Im August dieses Jahres hatte Frau Baumann ihr dreiundneunzigstes Lebensjahr vollendet. Steinern und unbeweglich war ihr Antlitz geworden, und nur noch selten öffneten sich ihre Lippen, um eine Frage oder ein paar Worte an ihren jüngsten, nun auch schon an der Schwelle des Greisenalters stehenden Sohn zu richten. Ihre Augen waren trübe und schon lange versagten die zitternden Hände und die mühsam schlürfenden Füße den Dienst. Aber noch lauschte ihr Ohr dem gewaltigen und unablässigen Getöse, das von der neuen Siegesstraße hier herauf in die Einsamkeit ihres hohen Alters drang, noch blickte das Auge ihres Geistes nach außen und nach innen, noch arbeitete ihr Gehirn und ließ die Bilder der Vergangenheit und der Gegenwart an sich vorübergleiten, sah ahnend Bilder der Zukunft voraus.

Als eine alte Frau hatte sie sich schon damals gefühlt, als sie nach dem frühen Tode ihres Mannes die bescheidene Wohnung im Norden der Stadt bezogen, zusammen mit den Kindern, die Wohnung, deren Miete Ewald und Martha mit ihrem sauer erworbenen und kärglichen Verdienste bestritten hatten.
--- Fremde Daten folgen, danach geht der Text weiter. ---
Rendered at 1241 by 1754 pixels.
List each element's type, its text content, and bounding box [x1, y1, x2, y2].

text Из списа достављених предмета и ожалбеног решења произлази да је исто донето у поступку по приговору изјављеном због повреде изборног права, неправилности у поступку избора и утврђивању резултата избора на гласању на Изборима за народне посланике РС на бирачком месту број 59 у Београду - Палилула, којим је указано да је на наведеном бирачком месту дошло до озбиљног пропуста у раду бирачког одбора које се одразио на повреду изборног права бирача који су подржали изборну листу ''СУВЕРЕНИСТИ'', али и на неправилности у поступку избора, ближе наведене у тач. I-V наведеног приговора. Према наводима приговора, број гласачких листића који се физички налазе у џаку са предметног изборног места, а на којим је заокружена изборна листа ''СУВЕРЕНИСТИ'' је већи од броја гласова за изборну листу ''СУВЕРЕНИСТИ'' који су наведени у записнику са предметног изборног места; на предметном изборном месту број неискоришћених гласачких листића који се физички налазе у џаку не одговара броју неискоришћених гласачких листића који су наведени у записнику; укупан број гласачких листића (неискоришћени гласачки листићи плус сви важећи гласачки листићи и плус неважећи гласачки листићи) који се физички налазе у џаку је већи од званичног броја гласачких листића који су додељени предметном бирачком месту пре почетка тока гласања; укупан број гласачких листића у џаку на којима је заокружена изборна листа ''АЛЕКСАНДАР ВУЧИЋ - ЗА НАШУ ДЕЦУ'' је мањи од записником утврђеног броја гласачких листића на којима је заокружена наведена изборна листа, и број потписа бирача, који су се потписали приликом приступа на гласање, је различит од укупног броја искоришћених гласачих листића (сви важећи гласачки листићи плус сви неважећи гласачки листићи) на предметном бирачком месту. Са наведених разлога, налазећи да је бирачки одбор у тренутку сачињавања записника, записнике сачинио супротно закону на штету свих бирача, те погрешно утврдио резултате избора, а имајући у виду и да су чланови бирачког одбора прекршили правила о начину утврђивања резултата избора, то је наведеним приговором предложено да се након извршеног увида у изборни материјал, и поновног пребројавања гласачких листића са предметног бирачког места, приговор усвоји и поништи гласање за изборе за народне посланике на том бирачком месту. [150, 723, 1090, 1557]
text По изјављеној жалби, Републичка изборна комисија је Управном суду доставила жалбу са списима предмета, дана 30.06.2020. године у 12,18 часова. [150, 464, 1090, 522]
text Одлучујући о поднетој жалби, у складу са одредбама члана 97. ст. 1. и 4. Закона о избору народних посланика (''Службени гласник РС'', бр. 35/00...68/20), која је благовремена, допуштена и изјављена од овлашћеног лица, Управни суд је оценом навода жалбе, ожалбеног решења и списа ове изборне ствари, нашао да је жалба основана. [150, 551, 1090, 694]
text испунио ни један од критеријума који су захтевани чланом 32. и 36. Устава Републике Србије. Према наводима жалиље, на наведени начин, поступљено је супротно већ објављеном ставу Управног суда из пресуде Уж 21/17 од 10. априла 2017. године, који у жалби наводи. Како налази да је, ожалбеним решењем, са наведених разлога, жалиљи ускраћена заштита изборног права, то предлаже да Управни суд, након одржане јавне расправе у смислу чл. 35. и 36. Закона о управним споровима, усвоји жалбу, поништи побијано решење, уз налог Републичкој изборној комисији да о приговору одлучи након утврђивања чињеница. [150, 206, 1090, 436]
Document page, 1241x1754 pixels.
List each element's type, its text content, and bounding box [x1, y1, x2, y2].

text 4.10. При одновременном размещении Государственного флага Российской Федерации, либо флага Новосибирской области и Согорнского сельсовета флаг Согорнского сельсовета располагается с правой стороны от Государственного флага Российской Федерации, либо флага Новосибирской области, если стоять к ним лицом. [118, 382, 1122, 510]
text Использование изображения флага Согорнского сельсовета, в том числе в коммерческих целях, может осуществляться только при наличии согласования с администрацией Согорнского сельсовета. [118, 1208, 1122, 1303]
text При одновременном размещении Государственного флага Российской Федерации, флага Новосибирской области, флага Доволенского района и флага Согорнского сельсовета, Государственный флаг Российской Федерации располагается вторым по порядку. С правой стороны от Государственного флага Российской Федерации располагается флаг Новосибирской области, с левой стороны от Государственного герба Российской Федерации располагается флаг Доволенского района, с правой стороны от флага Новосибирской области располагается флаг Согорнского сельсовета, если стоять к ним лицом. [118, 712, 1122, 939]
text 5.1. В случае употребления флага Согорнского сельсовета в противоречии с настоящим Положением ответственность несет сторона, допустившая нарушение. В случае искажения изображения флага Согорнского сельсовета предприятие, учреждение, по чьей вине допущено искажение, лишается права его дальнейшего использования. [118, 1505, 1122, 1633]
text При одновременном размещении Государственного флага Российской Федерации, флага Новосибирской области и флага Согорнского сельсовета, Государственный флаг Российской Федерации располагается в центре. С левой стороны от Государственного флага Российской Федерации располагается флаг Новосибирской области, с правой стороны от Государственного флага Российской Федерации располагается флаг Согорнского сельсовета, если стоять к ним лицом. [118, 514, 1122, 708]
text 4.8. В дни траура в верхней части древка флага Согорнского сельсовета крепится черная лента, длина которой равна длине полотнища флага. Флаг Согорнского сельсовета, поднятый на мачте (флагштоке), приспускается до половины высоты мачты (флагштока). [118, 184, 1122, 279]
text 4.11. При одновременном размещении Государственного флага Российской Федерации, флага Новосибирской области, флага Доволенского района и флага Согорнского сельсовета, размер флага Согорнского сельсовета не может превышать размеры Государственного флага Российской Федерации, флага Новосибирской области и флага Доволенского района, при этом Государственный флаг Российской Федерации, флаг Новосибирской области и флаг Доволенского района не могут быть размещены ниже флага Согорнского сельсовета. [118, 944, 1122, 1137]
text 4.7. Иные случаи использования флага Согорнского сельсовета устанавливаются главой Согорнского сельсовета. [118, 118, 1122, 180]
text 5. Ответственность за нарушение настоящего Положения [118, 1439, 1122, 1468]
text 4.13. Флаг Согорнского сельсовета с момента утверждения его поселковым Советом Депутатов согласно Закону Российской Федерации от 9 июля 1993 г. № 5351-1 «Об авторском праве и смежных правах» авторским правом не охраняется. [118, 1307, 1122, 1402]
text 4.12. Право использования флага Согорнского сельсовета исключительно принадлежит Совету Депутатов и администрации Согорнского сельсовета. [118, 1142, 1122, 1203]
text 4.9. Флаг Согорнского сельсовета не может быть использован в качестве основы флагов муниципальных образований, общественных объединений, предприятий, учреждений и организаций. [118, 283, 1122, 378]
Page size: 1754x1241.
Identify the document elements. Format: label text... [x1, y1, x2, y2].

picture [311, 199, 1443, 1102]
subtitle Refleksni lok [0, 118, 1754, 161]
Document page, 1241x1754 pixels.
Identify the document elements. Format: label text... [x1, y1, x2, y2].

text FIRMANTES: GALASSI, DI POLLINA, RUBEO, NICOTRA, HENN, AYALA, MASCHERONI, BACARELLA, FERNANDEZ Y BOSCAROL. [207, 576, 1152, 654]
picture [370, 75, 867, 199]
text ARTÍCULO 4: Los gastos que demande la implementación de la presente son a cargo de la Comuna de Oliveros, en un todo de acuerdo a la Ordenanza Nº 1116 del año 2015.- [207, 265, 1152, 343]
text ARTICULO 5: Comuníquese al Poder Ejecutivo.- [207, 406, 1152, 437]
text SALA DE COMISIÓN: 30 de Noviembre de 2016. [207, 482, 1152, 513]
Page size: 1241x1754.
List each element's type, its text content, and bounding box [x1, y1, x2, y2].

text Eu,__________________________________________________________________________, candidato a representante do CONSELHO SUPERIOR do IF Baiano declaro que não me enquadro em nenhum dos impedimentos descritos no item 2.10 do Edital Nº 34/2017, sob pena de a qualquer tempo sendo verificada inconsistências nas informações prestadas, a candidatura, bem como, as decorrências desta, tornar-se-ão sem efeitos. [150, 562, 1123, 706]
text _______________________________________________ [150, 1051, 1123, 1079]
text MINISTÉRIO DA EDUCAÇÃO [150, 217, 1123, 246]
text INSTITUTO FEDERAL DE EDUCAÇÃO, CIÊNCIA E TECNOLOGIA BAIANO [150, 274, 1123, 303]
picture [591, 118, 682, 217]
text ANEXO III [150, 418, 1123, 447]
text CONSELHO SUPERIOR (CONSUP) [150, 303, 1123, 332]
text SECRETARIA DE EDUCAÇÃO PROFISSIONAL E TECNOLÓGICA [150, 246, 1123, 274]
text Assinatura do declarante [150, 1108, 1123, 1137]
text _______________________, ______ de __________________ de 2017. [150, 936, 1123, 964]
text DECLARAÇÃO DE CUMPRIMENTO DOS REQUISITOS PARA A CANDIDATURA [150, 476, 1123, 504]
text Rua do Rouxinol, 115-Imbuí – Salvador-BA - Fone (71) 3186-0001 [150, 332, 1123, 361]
Die Mahnung des Vaters, des alten Gymnasialprofessors, die Ideale des Menschenlebens nicht zugunsten des materiellen Gewinnes verkümmern zu lassen, hatten sie und die Kinder geflissentlich in den Wind geschlagen. Mit Hilde, der Tänzerin, hatte es seinen Anfang genommen, und mit Paul, dem vermeintlichen Sieger, endete es so! Noch war es klar in ihrem Kopfe und wie Schatten zogen sie täglich vorüber an ihren trüben Augen, die Kinder, die sie geboren hatte und deren Schicksal, die Enkel, die die Kinder dieser Kinder geworden waren und von denen sie manche gar nicht kannte! Bis auf Martha, die bescheidene, die nun schon Jahrzehnte in der kühlen Erde des Lenzdorfer Friedhofs ruhte, und bis auf Rolf, ihren Liebling, den Entgleisten und früh unter der Sonne der Tropen Dahingewelkten, waren sie hoch in diesem Leben gestiegen, zu hoch. Das hatte man schon an Ewald gesehen, der nicht dazu imstande gewesen, die Bürde der Langschen Millionen zu tragen, das sah man an Hildes Schicksal, deren Mann nun schon seit vielen Jahren in der Irrenanstalt Eben-Ezer saß, und das erkannte sie jetzt an Paul, ihrem Jüngsten, den sie einen Bürgerkönig und einen Volksbeglücker genannt hatten und der, wenn sie ihn genau betrachtete, der Ärmste von allen, ein Bettler unter den Sterblichen, geworden war.

Vierundzwanzig Jahre hatte sie allein und einsam an seiner Seite verbracht. In dieser langen Zeit waren Mutter und Sohn eins geworden. In dieser Zeit, da er rastlos Tag und Nacht seine gewaltigen Pläne hin und her erwogen und sie endlich verwirklicht hatte, war ihr reichlich Gelegenheit geboten worden, in der Seele dieses Mannes zu lesen. Und von Tag zu Tag, von Jahr zu Jahr hatte sie ihn tiefer erkannt. Mit dem zunehmenden Alter war ihr das, was ihr einst für sich und ihre Kinder das allein Begehrenswerte erschienen, die Sättigung ihrer Habgier, ferner und ferner gerückt, und an Pauls einsamem Alter erkannte sie die Früchte, die sie selber in der Jugend gesät hatte!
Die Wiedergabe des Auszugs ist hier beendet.